Many of them shared with me the hurtful conversations they would have with others after losing a baby. Things like...

"You just need to have another baby that will heal you." Will it? Will having another baby truly heal us? We wanted THAT baby; we will forever grieve THAT baby, and until we have another baby, could we ever honestly tell you what our hearts desire.

"Your baby is better off with God." Is He? When you are days, weeks, or a few months out from losing a baby, hearing "they are better off with God" can be harmful even if said with good intentions. We want to believe that our baby is safe in the arms of God, we want to believe that we will see our baby again, and we are comforted by these truths. But, this can be so hurtful after just losing a baby because, selfishly, we would all rather love our babies earthside than wait to see them in heaven for eternity. 

"At least you know you can get pregnant." Of course, we are so thankful we can get pregnant and carry a baby. But we never wanted our pregnancy to end with such heartache, and we will forever fear trying again. "At least statements" don't always go over well with loss moms. 

I wish I had a list of the right things to say to a friend or family member going through pregnancy and infant loss. But, even after losing a baby, I don't have the right words for you to say, as each story and situation of baby loss is different. As you read this, I hope you don't feel guilty for possibly speaking words that could have unintentionally been harmful. Naturally, as humans, we want to fix the problem; we want to use our words as encouragement and don't want those closest to us to be sad. When someone close to you is going through pregnancy or infant loss, it can be hard to know what to do. You don't want to overstep, yet you want to be there every minute to comfort them. You aren't quite sure what to say or how to respond to the devastating news. 

When trying to comfort someone going through the loss of a baby, I think the best thing we can do is show them love. Give them the time they need to process this loss. Write them words of encouragement, cook them a hot meal, bring them a blanket made with love, or just send a text that you are thinking of them. My husband, Turner, and I were shown so much love and support after losing Sadler. From the endless meal train to the many cards with encouragement, to the prayers we still feel today. The kindness of so many around us helped ease our pain as it felt we could carry our burden because others were carrying us. 

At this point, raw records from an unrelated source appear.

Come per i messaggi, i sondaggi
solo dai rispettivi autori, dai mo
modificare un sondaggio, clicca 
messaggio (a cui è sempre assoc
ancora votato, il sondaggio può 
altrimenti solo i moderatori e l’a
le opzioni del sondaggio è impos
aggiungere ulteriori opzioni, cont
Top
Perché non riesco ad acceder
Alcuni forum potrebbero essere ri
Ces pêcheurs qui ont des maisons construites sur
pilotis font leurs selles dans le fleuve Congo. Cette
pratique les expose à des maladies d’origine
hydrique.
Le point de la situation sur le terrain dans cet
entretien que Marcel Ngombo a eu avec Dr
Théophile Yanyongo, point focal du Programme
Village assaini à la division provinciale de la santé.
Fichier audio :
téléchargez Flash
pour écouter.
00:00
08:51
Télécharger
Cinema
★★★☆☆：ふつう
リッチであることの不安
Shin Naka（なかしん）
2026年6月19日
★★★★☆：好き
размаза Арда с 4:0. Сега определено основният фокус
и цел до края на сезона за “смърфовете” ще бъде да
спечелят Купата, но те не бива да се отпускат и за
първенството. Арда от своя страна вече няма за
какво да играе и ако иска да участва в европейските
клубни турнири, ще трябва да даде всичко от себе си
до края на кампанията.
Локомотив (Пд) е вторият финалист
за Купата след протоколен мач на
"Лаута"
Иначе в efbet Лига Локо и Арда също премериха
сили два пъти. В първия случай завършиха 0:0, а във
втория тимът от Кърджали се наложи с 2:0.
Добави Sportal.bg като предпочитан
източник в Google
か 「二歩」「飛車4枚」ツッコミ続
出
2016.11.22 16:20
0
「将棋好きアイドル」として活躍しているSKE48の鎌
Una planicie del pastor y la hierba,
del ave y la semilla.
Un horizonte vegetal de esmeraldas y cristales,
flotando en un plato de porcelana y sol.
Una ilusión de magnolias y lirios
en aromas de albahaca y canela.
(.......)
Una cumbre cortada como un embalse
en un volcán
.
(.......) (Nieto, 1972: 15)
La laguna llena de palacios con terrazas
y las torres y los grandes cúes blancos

As a loss mama, some may still not know your story, and some may not know that the words spoken to you are hurtful because of that. I encourage you to reach out and share your story. You will be surprised by the number of people who resonate with you.

I know facing the public after loss can be difficult, whether people know your story or not. After losing Sadler, seeing people I knew for the first time was nerve-racking. I wanted to fall into the arms of others and be comforted, yet I found myself crying uncontrollably when seeing people for the first time after loss. Living in a small town is something I have always cherished, as the community comes out in full support in both good times and bad. But, it can be intimidating to leave the house as everywhere you go, you see someone you know, and they may know your story. However, the true love and support we were shown was motivating and encouraging for us to keep going, which is another reason why I encourage you to share your story.


We never know the battles that people are facing every day. We never know what kind of loss others have endured that gives them so much empathy towards us. I encourage you to approach your friends or family members with grace. Give them the time they need to heal from this loss. If you invite them somewhere and they cancel, maybe it's because they couldn't stand the thought of showing up empty-handed, or perhaps they just miscarried and didn't want to discuss it. Be kind, love hard, and pray for those around you.